#### [Source passage]
• • • • •
Re: [PATCH] fsck.xfs: mount/umount xfs fs to replay log before running xfs_repair

Dave Chinner <david@xxxxxxxxxxxxx> · Tue, 11 Oct 2022 15:26:02 +1100

On Mon, Oct 10, 2022 at 05:30:48PM -0700, Darrick J. Wong wrote:
> On Tue, Oct 11, 2022 at 10:29:32AM +1100, Dave Chinner wrote:
> > On Mon, Oct 10, 2022 at 03:40:51PM +0000, Darrick Wong wrote:
> > > LGTM, want to send this to the upstream list to start that discussion?
> 
> UGH, so I thought this was an internal thread, but it turns out that
> linux-xfs has been cc'd for a while but none of the messages made it to
> lore.
> 
> I'll fill in some missing context below.
• • • • •
#### [Request 1]
Locate each line in the rows that contains the string "limanına", and copy those lines.

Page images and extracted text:
• • • • •
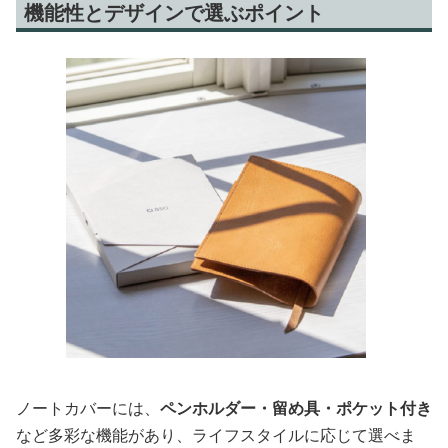
機能性とデザインで選ぶポイント
ノートカバーには、
ペンホルダー・留め具・ポケット付き
など多彩な機能があり、ライフスタイルに応じて選べま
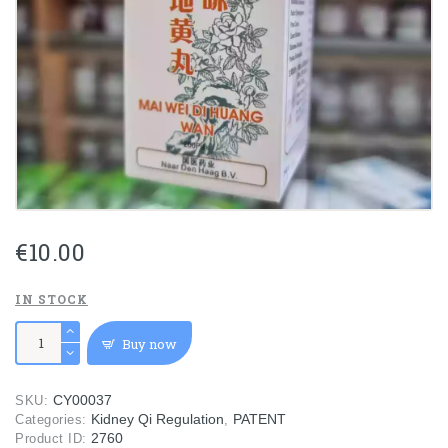
€
10.00
IN STOCK
Mai
Buy now
Wei
Di
Huang
CY00037
SKU:
麦
Kidney Qi Regulation
PATENT
Categories:
,
味
2760
Product ID:
地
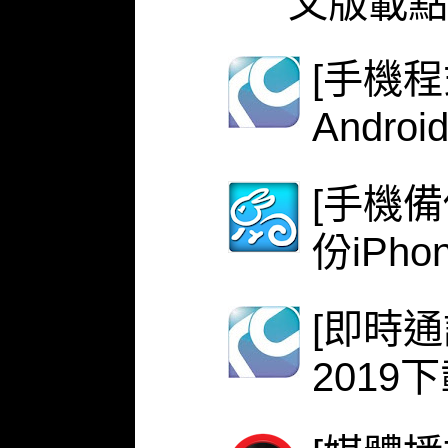
文版載點
[手機程式
Androi
[手機備份
份iPh
[即時
2019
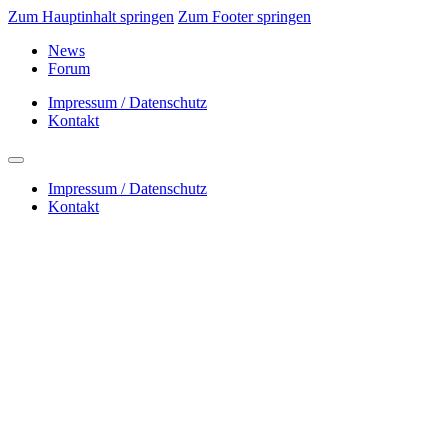
Zum Hauptinhalt springen
Zum Footer springen
News
Forum
Impressum / Datenschutz
Kontakt
Impressum / Datenschutz
Kontakt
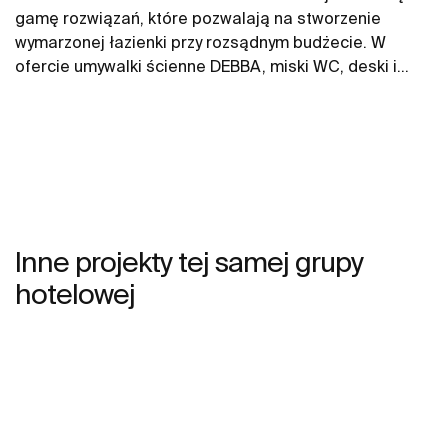
gamę rozwiązań, które pozwalają na stworzenie
wymarzonej łazienki przy rozsądnym budżecie. W
ofercie umywalki ścienne DEBBA, miski WC, deski i
bidety DEBBA.
Inne projekty tej samej grupy
hotelowej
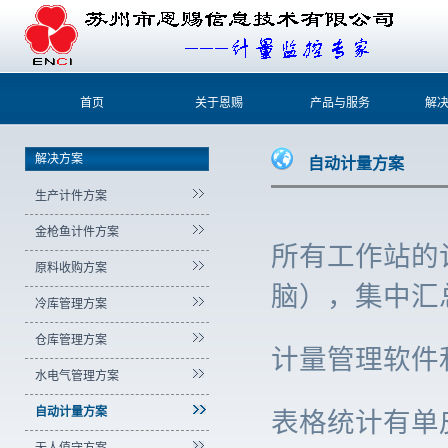
首页
关于恩赐
产品与服务
解
解决方案
自动计量方案
生产计件方案
金枪鱼计件方案
所有工作站的
原料收购方案
脑），集中汇
冷库管理方案
仓库管理方案
计量管理软件
水电气管理方案
自动计量方案
表格统计有单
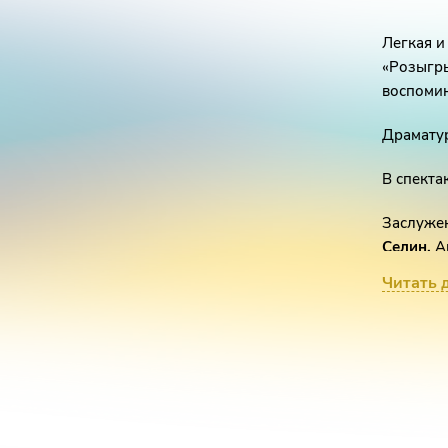
Легкая и
«Розыгры
воспоми
Драмату
В спекта
Заслуже
Селин,
Ак
Мухин,
А
Читать 
Мария Ра
Елена С
артистка
вот попу
в картин
актрисой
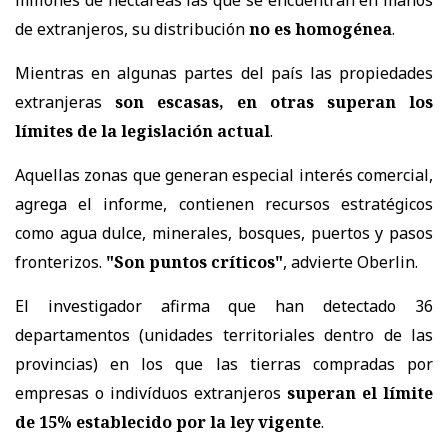
de extranjeros, su distribución
no es homogénea
.
Mientras en algunas partes del país las propiedades
extranjeras
son escasas, en otras superan los
límites de la legislación actual
.
Aquellas zonas que generan especial interés comercial,
agrega el informe, contienen recursos estratégicos
como agua dulce, minerales, bosques, puertos y pasos
fronterizos.
"Son puntos críticos"
, advierte Oberlin.
El investigador afirma que han detectado 36
departamentos (unidades territoriales dentro de las
provincias) en los que las tierras compradas por
empresas o indivíduos extranjeros
superan el límite
de 15% establecido por la ley vigente
.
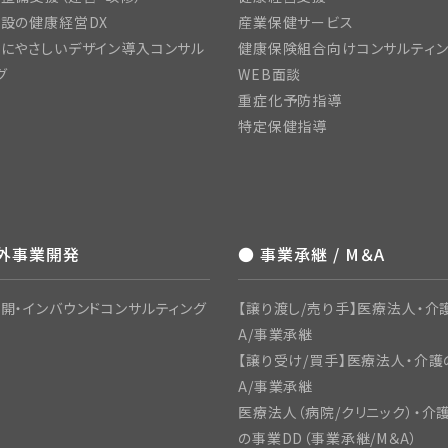
設の健康経営DX
産業保健サービス
にやさしいデザイン導入コンサル
健康保険組合向けコンサルティ
グ
WEB面談
重症化予防指導
特定保健指導
海外事業開発
● 事業承継 / M＆A
開・インバウンドコンサルティング
【譲り渡し/売り手】医療法人・介
A/事業承継
【譲り受け/買手】医療法人・介護
A/事業承継
医療法人（病院/クリニック）・介
の事業DD（事業承継/M＆A）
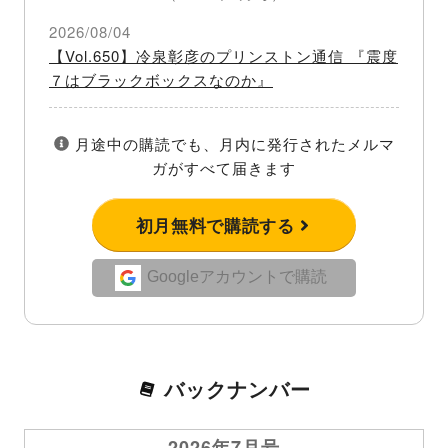
2026/08/04
【Vol.650】冷泉彰彦のプリンストン通信 『震度
７はブラックボックスなのか』
月途中の購読でも、月内に発行されたメルマ
ガがすべて届きます
初月無料で購読する
Googleアカウントで購読
バックナンバー
2026年7月号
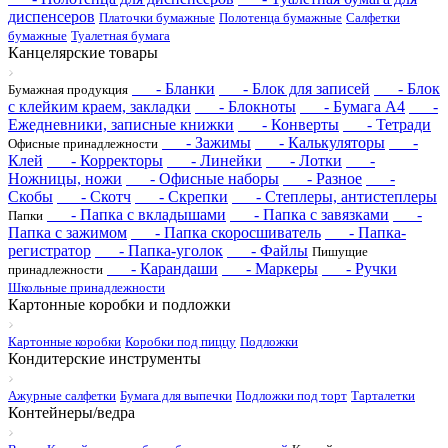
диспенсеров
Платочки бумажные
Полотенца бумажные
Салфетки
бумажные
Туалетная бумага
Канцелярские товары
- Бланки
- Блок для записей
- Блок
Бумажная продукция
с клейким краем, закладки
- Блокноты
- Бумага А4
-
Ежедневники, записные книжки
- Конверты
- Тетради
- Зажимы
- Калькуляторы
-
Офисные принадлежности
Клей
- Корректоры
- Линейки
- Лотки
-
Ножницы, ножи
- Офисные наборы
- Разное
-
Скобы
- Скотч
- Скрепки
- Степлеры, антистеплеры
- Папка с вкладышами
- Папка с завязками
-
Папки
Папка с зажимом
- Папка скоросшиватель
- Папка-
регистратор
- Папка-уголок
- Файлы
Пишущие
- Карандаши
- Маркеры
- Ручки
принадлежности
Школьные принадлежности
Картонные коробки и подложки
Картонные коробки
Коробки под пиццу
Подложки
Кондитерские инструменты
Ажурные салфетки
Бумага для выпечки
Подложки под торт
Тарталетки
Контейнеры/ведра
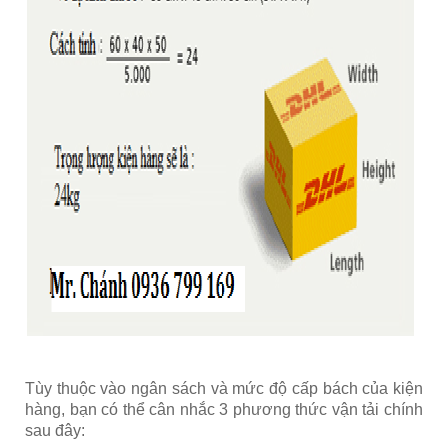
Tùy thuộc vào ngân sách và mức độ cấp bách của kiện
hàng, bạn có thể cân nhắc 3 phương thức vận tải chính
sau đây:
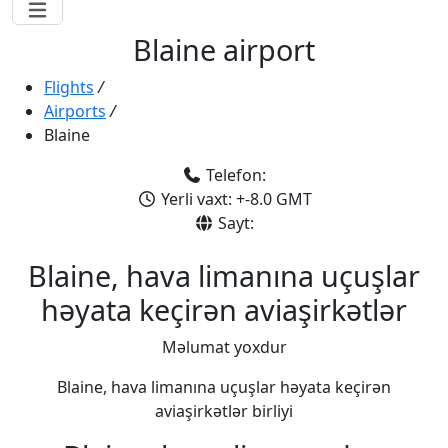
Blaine airport
Flights
/
Airports
/
Blaine
Telefon:
Yerli vaxt: +-8.0 GMT
Sayt:
Blaine, hava limanına uçuşlar
həyata keçirən aviaşirkətlər
Məlumat yoxdur
Blaine, hava limanına uçuşlar həyata keçirən
aviaşirkətlər birliyi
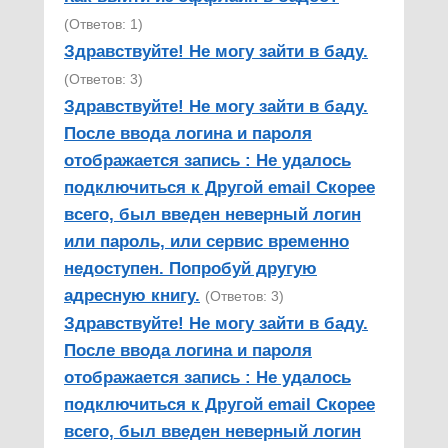
(Ответов: 1)
Здравствуйте! Не могу зайти в баду.
(Ответов: 3)
Здравствуйте! Не могу зайти в баду.
После ввода логина и пароля
отображается запись : Не удалось
подключиться к Другой email Скорее
всего, был введен неверный логин
или пароль, или сервис временно
недоступен. Попробуй другую
адресную книгу.
(Ответов: 3)
Здравствуйте! Не могу зайти в баду.
После ввода логина и пароля
отображается запись : Не удалось
подключиться к Другой email Скорее
всего, был введен неверный логин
• • • • •
#### [Request 2]
According to the mailing list reply above, which list had been cc'd even though none of the messages made it to lore?

#### [Task answer 1]
Blaine, hava limanına uçuşlar
Blaine, hava limanına uçuşlar həyata keçirən

#### [Task answer 2]
linux-xfs